With the pictures omitted, repeat exactly the lines below starting with the line that has "nederst på siden." and going on through the line that has "スポーツ・ウェルネスの求人".
---------- Available data ----------
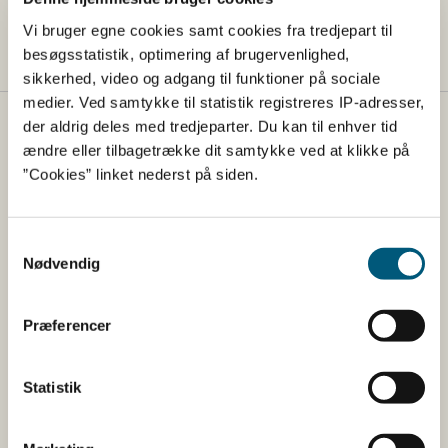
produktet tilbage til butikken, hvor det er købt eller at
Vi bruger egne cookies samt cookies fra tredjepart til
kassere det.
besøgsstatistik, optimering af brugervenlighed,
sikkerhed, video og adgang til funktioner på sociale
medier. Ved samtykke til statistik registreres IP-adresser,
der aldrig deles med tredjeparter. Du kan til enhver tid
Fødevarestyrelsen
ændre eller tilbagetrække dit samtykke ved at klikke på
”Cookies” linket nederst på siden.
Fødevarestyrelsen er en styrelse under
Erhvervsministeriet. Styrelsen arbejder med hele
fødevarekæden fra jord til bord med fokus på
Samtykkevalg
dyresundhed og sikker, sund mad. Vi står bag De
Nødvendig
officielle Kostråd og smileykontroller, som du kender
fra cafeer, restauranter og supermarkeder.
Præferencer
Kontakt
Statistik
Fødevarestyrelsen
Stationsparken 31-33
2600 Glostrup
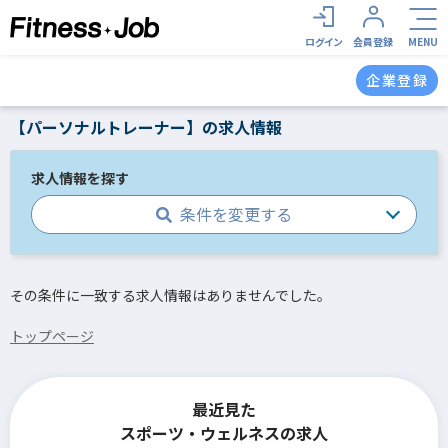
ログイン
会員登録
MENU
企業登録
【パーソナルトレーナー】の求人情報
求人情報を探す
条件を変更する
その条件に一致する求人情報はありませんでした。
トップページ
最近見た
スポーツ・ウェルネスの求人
----------
---------- Available data ----------
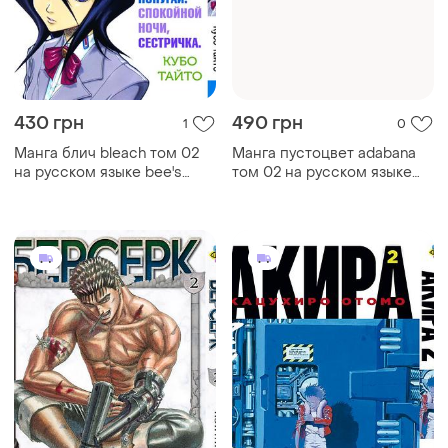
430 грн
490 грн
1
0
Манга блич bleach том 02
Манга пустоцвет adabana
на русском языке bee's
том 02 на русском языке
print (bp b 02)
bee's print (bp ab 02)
----------
» **Result of the task**:
”Cookies” linket nederst på siden.
Fødevarestyrelsen er en styrelse under
Erhvervsministeriet. Styrelsen arbejder med hele
fødevarekæden fra jord til bord med fokus på
Samtykkevalg
dyresundhed og sikker, sund mad. Vi står bag De
Nødvendig
officielle Kostråd og smileykontroller, som du kender
fra cafeer, restauranter og supermarkeder.
Præferencer
Kontakt
Statistik
Fødevarestyrelsen
Stationsparken 31-33
2600 Glostrup
ログイン
会員登録
MENU
企業登録
【パーソナルトレーナー】の求人情報
求人情報を探す
条件を変更する
その条件に一致する求人情報はありませんでした。
トップページ
最近見た
スポーツ・ウェルネスの求人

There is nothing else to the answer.